Trigger Warnings: Teaching Through Trauma provides insights through a range of forms: research articles, personal essays, long and short teaching narratives, student perspectives, memoirs, vignettes, autoethnographies, reflections, case studies, manifesto, theory, and history. Not only does this collection create a more varied engagement experience for readers, but, in line with recent scholarship in “counterstory,” it also allows for a wider variety of voices to be heard and for the articulation of experiences that might not be well accommodated by traditional scholarly essays.
Ian Barnard (they/them/their) is Professor of Rhetoric and Composition at Chapman University, and the author of three monographs, including Sex Panic Rhetorics, Queer Interventions (U of Alabama P, 2020), winner of the 2021 Conference on College Composition and Communication Lavender Rhetorics Book Award for Excellence in Queer Scholarship.

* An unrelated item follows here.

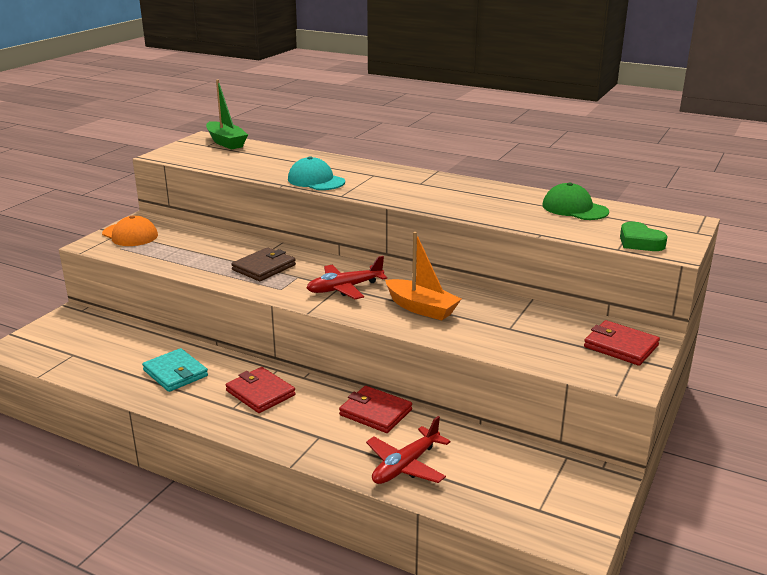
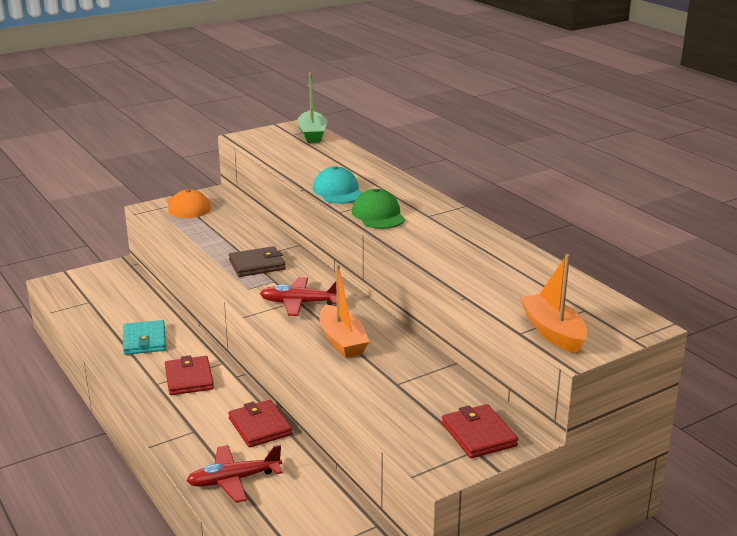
camera: 30 degrees right, 0 degrees up
(574, 208) = (541, 279): green cap -> green cap (378, 215)
(639, 242) = (553, 332): green heart -> orange boat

Ryan Ashley Caldwell (they/them) is an Associate Sociology Professor at Soka University of America. They teach and research about gender, sexuality, and power across multiple cultural contexts—from Abu Ghraib to drag performance and queer archives. Dr. Caldwell gives their time and talents to The Los Angeles House of The Sisters of Perpetual Indulgence (an international LGBTQIA2-S+ nonprofit) as Sister Electra-Complex, as a Board member, and their archivist.

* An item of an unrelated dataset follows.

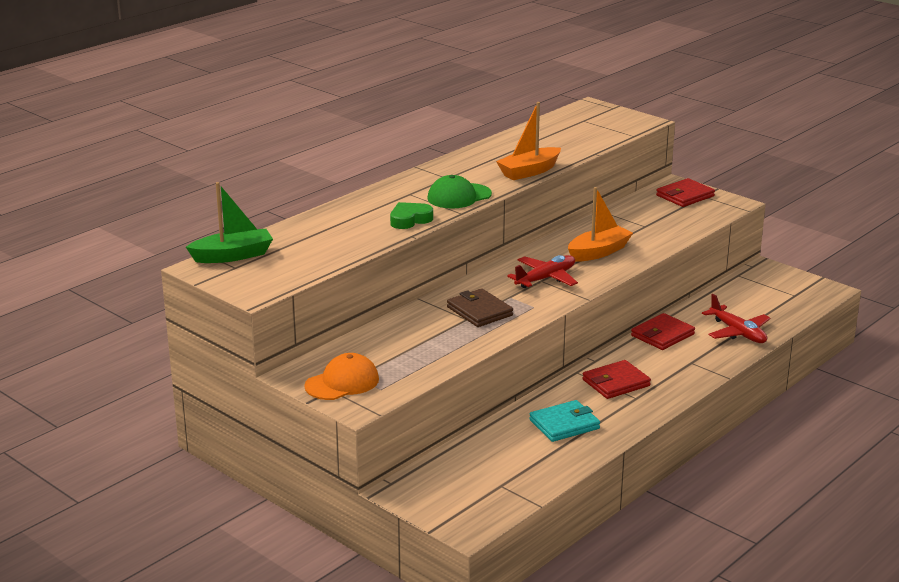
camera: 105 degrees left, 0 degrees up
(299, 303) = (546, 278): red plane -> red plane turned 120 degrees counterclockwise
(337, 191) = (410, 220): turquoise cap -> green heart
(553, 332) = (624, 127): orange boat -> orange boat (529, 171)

Jada Patchigondla is a lecturer in Writing Programs at the University of California, Los Angeles, where she teaches a wide range of writing courses including first-year writing, business communication, and graduate composition pedagogy.
Aneil Rallin is a recovering academic who has survived working at nine universities in the US and Canada (including Soka University of America, York University, California State University, San Marcos, and University of Southern California) and author of Dreads and Open Mouths: Living/Teaching/Writing Queerly.

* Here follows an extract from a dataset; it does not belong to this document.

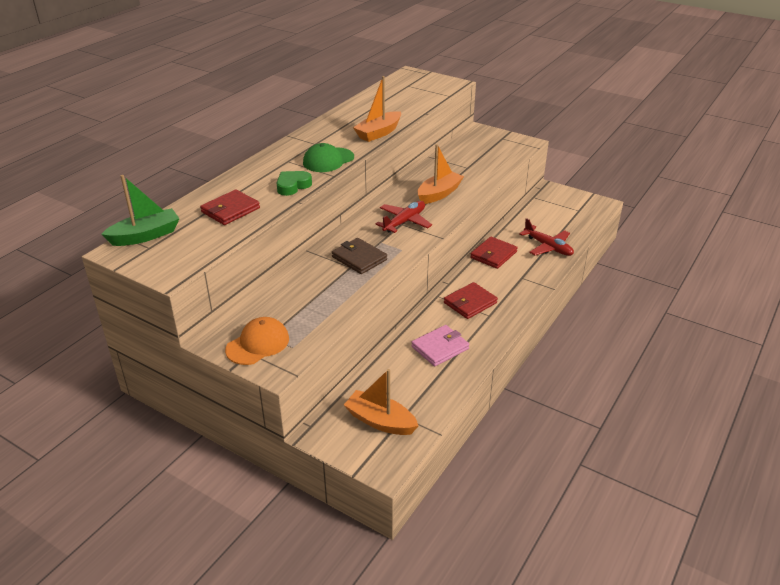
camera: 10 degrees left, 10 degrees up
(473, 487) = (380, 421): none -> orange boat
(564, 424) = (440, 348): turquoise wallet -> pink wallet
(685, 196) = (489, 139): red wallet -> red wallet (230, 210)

Morgan Read-Davidson is Associate Professor at Chapman University, where he directs the Rhetoric and Composition program. He teaches both rhetoric and creative writing, with a focus in composition pedagogy, posthuman rhetorics, ludonarratology and game writing, screenwriting, and fiction.
Ethan Trejo is a doctoral candidate at the University of Southern California, working towards a PhD in English with a graduate certificate in Gender and Sexuality Studies. His teaching and research interests lie in Latinx Studies and Queer Studies.
Kristi M. Wilson is Professor of Rhetoric and Composition and Affiliate in the Humanities at Soka University of America. She is also the Film and Media section co-editor and editorial collective member at the journal Latin American Perspectives (SAGE Publications).